Humanity never seems to outgrow its need for someone to blame, to hold accountable for what’s gone wrong; someone to make the focus of our fear and anger. Miller’s concern was not so much with the wild eyed accusers, either in Salem or during the Cold War. Instead it was, as Miller said, “the paralysis that had set in among many liberals.” The Proctors, who live outside the village, initially view the witch trials with concern and skepticism, but detachment. They think their respectability will protect them and their friends. That’s not how “witch hunts” work, of course. Innocent are swept up in the current, and the evidence required becomes flimsier and flimsier. One neighbors’ suspicion is enough. One 20 year old connection to the wrong political party. One suspicious sounding middle name.
Winona Ryder is ill-suited for the role of Abigail Williams. Her fury is believable enough, but she never seems other than a 20th century actress in period costume. Her attempt at a period-appropriate New England accent is especially grating. The rest of the cast of The Crucible fares better. Scofield is magnificent as the judge. He is charming, composed, utterly confident that what he is doing is good and right. Rob Campbell’s Rev. Hale begins with the same confidence, but becomes increasingly disturbed by the scope of the trials and the number of people who are dying because they will not confess. He ends his time in Salem a broken, but one might hope, a better man. Allen and Day-Lewis both give the kind of fine performances that mark their careers. John and Elizabeth Proctor’s marriage has been weighed down by his guilt and her distrust. Nevertheless, they are good people and both behave with integrity under pressure. Their reconciliation in the face of death is a beautiful scene, though even this subplot is complicated for modern viewers.
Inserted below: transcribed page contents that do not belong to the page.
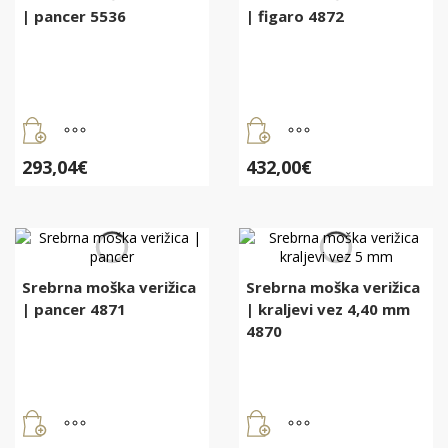
| pancer 5536
| figaro 4872
293,04
€
432,00
€
Srebrna moška verižica
Srebrna moška verižica
| pancer 4871
| kraljevi vez 4,40 mm
4870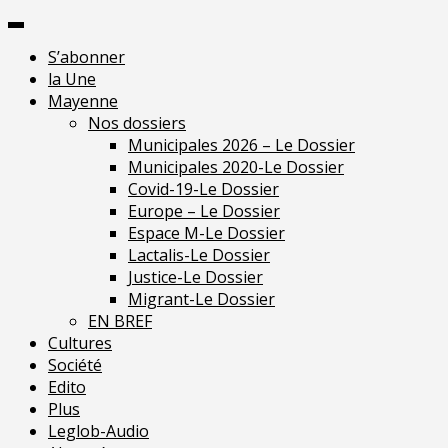
Skip
Pour une presse
to
indépendante en
Je m'abonne
S’abonner
content
Mayenne
la Une
Mayenne
Nos dossiers
Municipales 2026 – Le Dossier
Municipales 2020-Le Dossier
Covid-19-Le Dossier
Europe – Le Dossier
Espace M-Le Dossier
Lactalis-Le Dossier
Justice-Le Dossier
Migrant-Le Dossier
EN BREF
Cultures
Société
Edito
Plus
Leglob-Audio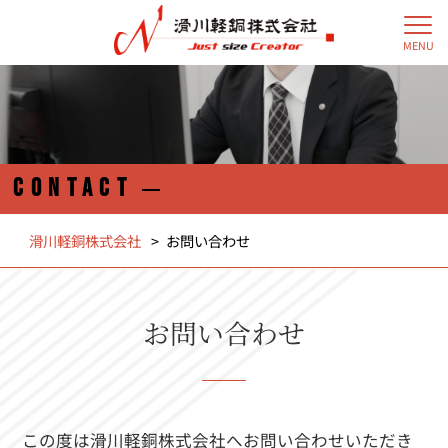
MENU
CONTACT
滑川軽銅株式会社
>
お問い合わせ
お問い合わせ
この度は滑川軽銅株式会社へお問い合わせいただき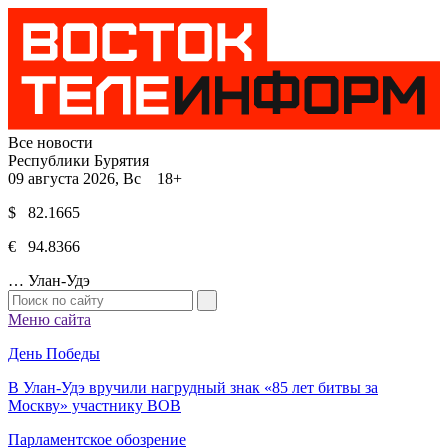
Все новости
Республики Бурятия
09 августа 2026, Вс 18+
$ 82.1665
€ 94.8366
…
Улан-Удэ
Меню сайта
День Победы
В Улан-Удэ вручили нагрудный знак «85 лет битвы за
Москву» участнику ВОВ
Парламентское обозрение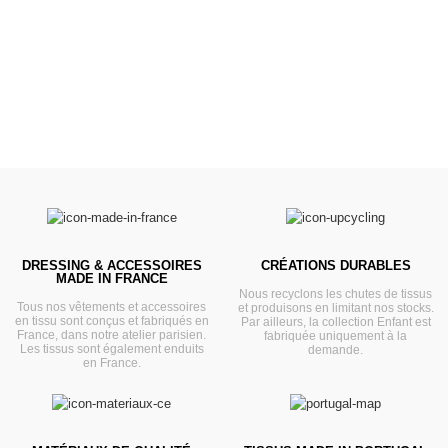
VOIR
DRESSING & ACCESSOIRES
CRÉATIONS DURABLES
MADE IN FRANCE
Nous recyclons les chutes de tissus
Tous nos vêtements et accessoires
et produisons en limitant nos stocks.
en tissu sont conçus et fabriqués en
Par ailleurs, la collection Enfant est
France, dans notre atelier parisien.
fabriquée uniquement à la
Les tissus sont également enduits
demande.
en France.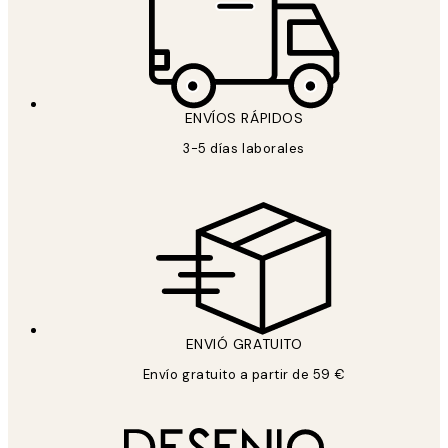
ENVÍOS RÁPIDOS
3-5 días laborales
ENVIÓ GRATUITO
Envío gratuito a partir de 59 €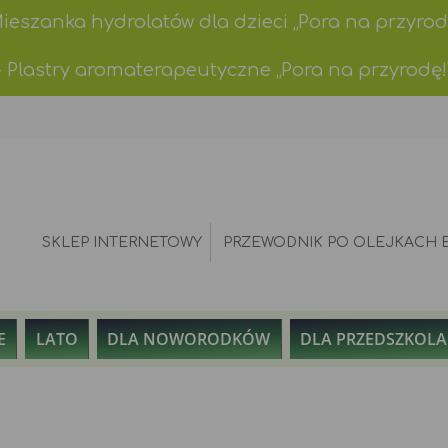
Mieszanka hydrolatów dla dzieci „Pora na przyrod
- Plastry aromaterapeutyczne „Pora na przyrodę!
SKLEP INTERNETOWY
PRZEWODNIK PO OLEJKACH 
E
LATO
DLA NOWORODKÓW
DLA PRZEDSZKOL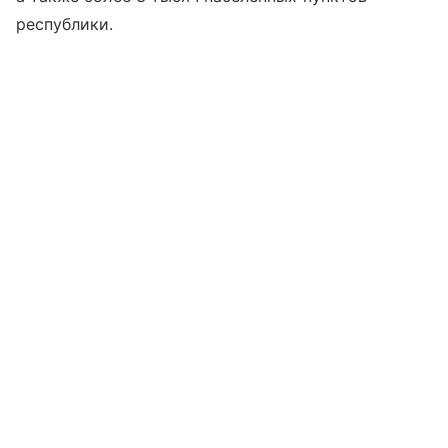
республики.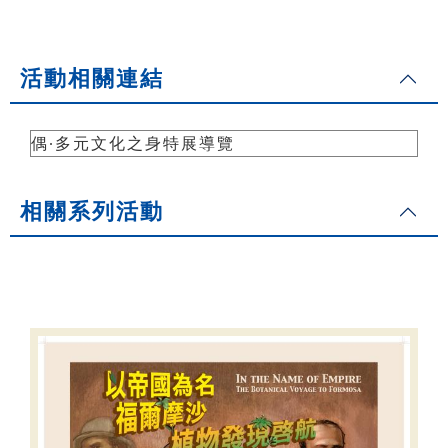
活動相關連結
偶∙多元文化之身特展導覽
相關系列活動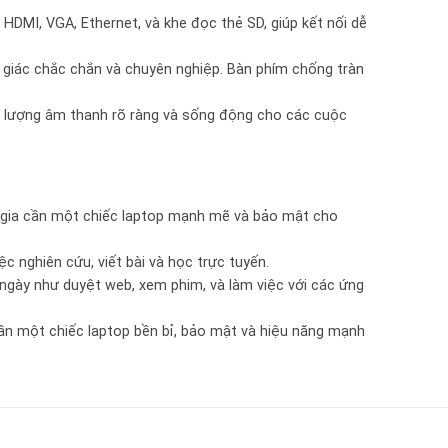
HDMI, VGA, Ethernet, và khe đọc thẻ SD, giúp kết nối dễ
 giác chắc chắn và chuyên nghiệp. Bàn phím chống tràn
t lượng âm thanh rõ ràng và sống động cho các cuộc
n gia cần một chiếc laptop mạnh mẽ và bảo mật cho
ệc nghiên cứu, viết bài và học trực tuyến.
 ngày như duyệt web, xem phim, và làm việc với các ứng
ần một chiếc laptop bền bỉ, bảo mật và hiệu năng mạnh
For all of John’s guilt, it is his wife who ends up begging for forgiveness for having created a “cold house” that (presumably) drove him to infidelity. And as for Abigail, she is a teenager who was bedded by her older, married employer, and yet she is portrayed as pure villain. Hearing John and Judge Danforth try to establish whether or not Abigail is a “whore” is unsettling. There’s some misogyny at work in Miller’s handling of the story, whether he intended it or not, though admittedly there was plenty of misogyny in 17th century Puritanism, as well.
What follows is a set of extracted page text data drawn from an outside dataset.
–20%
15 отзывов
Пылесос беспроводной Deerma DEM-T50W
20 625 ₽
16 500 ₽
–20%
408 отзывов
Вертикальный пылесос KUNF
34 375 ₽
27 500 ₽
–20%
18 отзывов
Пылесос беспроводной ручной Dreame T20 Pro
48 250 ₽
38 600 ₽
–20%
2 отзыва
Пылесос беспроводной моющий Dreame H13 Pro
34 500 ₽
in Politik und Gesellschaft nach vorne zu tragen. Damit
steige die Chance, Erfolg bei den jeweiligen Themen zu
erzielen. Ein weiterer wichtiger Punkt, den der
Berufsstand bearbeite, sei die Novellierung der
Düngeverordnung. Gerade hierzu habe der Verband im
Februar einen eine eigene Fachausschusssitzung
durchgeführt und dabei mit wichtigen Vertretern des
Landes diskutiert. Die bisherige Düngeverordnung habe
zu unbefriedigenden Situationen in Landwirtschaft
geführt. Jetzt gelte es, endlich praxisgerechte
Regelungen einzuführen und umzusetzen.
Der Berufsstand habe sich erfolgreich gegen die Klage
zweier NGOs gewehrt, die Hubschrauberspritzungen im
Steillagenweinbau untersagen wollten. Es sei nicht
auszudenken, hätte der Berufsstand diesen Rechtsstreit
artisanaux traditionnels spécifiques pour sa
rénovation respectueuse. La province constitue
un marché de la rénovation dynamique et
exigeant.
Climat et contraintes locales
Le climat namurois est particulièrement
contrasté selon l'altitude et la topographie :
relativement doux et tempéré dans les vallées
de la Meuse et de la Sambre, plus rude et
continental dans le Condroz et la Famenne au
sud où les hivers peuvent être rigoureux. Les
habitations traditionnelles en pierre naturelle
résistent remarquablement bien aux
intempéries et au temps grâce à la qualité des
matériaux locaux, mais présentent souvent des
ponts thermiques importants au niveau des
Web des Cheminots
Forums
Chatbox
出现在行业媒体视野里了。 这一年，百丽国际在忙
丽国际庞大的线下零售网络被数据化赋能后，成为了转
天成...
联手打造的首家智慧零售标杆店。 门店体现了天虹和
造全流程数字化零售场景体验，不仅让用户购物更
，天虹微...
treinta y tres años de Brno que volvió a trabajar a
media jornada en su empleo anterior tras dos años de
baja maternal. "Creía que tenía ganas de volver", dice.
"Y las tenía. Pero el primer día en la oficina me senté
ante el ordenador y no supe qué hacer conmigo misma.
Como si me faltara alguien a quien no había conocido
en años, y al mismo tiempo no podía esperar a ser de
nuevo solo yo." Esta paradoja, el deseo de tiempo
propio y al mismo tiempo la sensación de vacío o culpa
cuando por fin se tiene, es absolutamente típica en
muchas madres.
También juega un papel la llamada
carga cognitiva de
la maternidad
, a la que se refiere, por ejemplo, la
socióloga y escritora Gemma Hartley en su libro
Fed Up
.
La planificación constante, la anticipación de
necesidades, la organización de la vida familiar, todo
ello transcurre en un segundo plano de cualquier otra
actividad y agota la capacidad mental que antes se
Director Nicholas Hytner (The Madness of King George, The Object of My Affection) brings more sensationalism to the story than is necessary. The camera swoop up and down like a bird of prey, faces are shot in close up from below as in a horror film, characters nearly foam at the mouth in fear and rage. But the best scenes are the quieter but still ominous ones in which all-powerful interrogators seal the fate of innocents, on behalf of God himself. It might be easier to spot dangerous mass hysteria if it was always this…well, hysterical. But the dirty work of scapegoating is usually done by men with impressive titles, by duly appointed committees, by petty bureaucrats just carrying out instructions. The real villains don’t foam at the mouth, they just sign orders.
I’m afraid there will never be a time when The Crucible is not relevant. Today we are deeply divided in our politics and religion, more tribal than ever. Walt Kelly was right when we he said that “we have met the enemy and he is us”, but it’s in human nature to resist that insight to the death (someone’s death – as long as it’s not our own). We’ll always manage to find another enemy outside ourselves. The Crucible is a valuable reminder that once the hanging or hearings or deportations start, no one is safe.
Kino Lorber’s new Blu-ray release of The Crucible looks a bit faded to me. How much of this is the use of an older master and how much is endemic to the film’s muted color schemes and cinematography, I’m unsure. The sound quality is strong, which is a special treat in any film featuring Paul Scofield’s marvelous voice. Blu-ray extras include audio commentary by Nicholas Hytner and Arthur Miller; a making-of featurette, a 1996 conversation between Daniel Day-Lewis and Arthur Miller (some of the same footage appears in the featurette), and the movie’s original trailer.